2013
Cairn
Julia Kristeva, « Traduire la douleur, ou le langage comme contre-dépresseur », Figures de la psychanalyse, ID : 10670/1.k6n8q0
Que nous révèle la parole déprimée ou dépressive ? Le langage peut-il être un « antidépresseur », au sens de pouvoir traverser, voire déconstruire la bipolarité elle-même ? Deux repères théoriques introduisent à cette problématique : la distinction que l’auteur fait, suite à Lacan mais différemment, entre Chose et Objet ; sa conception du langage non comme une « structure » mais comme un processus de « signifiance », articulant deux modalités : le sémiotique et le symbolique.

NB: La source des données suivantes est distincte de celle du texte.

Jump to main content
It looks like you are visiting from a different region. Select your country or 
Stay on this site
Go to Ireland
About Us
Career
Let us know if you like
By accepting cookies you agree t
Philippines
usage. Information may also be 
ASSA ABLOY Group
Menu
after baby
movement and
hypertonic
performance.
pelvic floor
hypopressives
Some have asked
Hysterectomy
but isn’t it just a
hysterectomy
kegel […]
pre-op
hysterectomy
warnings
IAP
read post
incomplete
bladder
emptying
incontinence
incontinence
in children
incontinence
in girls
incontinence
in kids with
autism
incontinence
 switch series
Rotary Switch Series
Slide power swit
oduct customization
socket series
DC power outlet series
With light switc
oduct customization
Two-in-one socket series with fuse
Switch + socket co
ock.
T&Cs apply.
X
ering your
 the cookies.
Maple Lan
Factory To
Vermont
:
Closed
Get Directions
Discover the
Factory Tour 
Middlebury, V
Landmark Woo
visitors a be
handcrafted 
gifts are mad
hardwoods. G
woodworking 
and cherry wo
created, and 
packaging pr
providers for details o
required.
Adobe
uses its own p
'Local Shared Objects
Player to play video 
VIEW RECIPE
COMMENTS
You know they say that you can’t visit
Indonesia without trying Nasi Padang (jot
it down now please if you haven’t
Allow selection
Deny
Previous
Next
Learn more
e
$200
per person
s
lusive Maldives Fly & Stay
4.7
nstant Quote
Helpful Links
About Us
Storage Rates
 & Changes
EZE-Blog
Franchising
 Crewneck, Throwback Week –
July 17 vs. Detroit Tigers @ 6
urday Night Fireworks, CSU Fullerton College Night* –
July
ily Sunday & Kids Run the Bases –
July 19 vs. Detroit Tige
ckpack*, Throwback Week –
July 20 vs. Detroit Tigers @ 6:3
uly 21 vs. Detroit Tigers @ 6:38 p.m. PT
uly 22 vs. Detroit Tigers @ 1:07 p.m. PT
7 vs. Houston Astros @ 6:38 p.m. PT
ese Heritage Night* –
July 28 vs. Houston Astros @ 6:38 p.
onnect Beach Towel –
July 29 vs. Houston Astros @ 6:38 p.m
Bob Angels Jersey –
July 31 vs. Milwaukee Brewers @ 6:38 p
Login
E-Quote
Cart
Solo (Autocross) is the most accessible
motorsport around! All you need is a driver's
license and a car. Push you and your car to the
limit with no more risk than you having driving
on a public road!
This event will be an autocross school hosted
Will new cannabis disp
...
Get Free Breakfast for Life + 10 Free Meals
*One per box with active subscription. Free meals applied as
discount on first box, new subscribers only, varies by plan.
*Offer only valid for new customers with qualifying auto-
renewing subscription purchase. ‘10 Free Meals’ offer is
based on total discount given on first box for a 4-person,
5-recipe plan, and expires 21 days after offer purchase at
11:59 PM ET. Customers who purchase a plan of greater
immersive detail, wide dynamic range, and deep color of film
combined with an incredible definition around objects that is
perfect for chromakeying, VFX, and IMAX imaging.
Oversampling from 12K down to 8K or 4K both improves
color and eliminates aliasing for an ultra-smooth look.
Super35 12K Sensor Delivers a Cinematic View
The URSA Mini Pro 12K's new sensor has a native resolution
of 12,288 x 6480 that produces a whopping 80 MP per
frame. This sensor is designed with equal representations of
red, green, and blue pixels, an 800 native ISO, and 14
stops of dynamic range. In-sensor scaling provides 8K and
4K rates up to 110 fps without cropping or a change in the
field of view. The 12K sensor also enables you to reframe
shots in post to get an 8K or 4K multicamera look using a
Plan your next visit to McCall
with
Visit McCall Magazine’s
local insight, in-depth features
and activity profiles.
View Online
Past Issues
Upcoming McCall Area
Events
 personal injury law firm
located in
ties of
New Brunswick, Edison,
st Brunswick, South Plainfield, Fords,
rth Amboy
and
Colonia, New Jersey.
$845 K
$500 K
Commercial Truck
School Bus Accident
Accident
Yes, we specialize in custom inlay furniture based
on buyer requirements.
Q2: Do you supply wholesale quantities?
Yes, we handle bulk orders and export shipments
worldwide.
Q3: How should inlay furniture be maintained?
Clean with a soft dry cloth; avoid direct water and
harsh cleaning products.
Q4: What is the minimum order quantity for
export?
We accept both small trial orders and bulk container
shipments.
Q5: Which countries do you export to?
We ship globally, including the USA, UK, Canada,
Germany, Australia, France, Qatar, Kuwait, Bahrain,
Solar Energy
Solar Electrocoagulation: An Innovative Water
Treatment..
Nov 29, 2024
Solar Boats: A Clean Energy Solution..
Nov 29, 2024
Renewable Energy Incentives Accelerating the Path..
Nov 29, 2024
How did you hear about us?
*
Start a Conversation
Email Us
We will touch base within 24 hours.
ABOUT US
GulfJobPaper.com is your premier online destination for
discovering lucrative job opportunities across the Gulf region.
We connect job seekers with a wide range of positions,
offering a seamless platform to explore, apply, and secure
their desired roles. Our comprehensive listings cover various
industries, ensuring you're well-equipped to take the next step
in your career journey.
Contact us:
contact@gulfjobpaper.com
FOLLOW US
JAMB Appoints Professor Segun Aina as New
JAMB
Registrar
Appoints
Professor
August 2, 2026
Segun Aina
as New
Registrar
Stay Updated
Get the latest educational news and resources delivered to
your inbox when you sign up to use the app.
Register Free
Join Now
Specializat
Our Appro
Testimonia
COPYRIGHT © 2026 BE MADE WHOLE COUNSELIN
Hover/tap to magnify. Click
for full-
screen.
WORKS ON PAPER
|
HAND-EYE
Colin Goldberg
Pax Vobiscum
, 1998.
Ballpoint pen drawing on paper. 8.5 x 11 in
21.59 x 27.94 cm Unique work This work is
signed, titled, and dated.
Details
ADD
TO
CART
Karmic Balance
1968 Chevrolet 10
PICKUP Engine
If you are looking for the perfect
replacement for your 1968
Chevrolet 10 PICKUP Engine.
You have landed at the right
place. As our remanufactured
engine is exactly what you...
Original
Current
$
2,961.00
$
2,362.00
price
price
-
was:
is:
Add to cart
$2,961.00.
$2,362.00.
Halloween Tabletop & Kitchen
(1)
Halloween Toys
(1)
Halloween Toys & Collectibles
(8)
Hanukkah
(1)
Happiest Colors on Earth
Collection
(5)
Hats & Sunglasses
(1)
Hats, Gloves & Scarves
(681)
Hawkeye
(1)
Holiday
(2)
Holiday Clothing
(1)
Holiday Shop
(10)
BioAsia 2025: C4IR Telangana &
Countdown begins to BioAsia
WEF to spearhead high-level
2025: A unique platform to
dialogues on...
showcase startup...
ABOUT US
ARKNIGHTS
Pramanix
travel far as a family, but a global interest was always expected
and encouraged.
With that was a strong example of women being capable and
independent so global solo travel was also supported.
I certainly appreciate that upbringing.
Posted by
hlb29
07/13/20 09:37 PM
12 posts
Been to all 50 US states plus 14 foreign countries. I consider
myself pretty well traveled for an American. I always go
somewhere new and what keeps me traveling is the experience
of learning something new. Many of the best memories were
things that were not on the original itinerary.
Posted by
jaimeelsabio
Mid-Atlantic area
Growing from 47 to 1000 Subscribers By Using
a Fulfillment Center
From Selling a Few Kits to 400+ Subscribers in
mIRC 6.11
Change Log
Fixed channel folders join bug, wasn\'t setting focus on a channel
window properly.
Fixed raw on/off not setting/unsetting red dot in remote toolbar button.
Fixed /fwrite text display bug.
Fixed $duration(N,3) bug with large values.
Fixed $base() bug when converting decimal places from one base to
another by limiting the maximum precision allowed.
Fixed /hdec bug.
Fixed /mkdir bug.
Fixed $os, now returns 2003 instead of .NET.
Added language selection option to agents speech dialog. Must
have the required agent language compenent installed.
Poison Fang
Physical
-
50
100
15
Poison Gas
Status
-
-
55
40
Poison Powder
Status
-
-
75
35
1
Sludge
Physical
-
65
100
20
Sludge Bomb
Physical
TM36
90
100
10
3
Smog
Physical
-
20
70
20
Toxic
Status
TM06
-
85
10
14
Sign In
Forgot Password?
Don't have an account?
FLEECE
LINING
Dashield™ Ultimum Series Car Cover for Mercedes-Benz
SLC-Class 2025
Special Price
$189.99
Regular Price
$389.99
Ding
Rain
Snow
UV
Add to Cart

À partir d’une vignette clinique, l’analyste accède à l’affect dépressif en entendant le rythme et la mélodie mélancolique (le sens sémiotique), puis la haine et l’agressivité non formulés dans la structure phrastique syntaxique (la signification symbolique) : « au bord des mots, mais au sein de la voix », interprète-t-elle d’abord, avant de décomposer l’unité lexicale en un syntagme inconscient, dans lequel se dissimule le désir refoulé de la patiente déprimée, son trauma infantile et sa plainte d’être stérile ( « tortionnaire : torse-io/je-naître/pas naître »). Cette micro-analyse conduit le transfert/contretransfert dans le registre du narcissisme et de l’identification primaire. Elle éclaire, pour finir, le rôle de l’interprétation comme traduction des affects et humeurs et, au-delà, le sens intrapsychique de la traduction de l’innommable dans la culture européenne.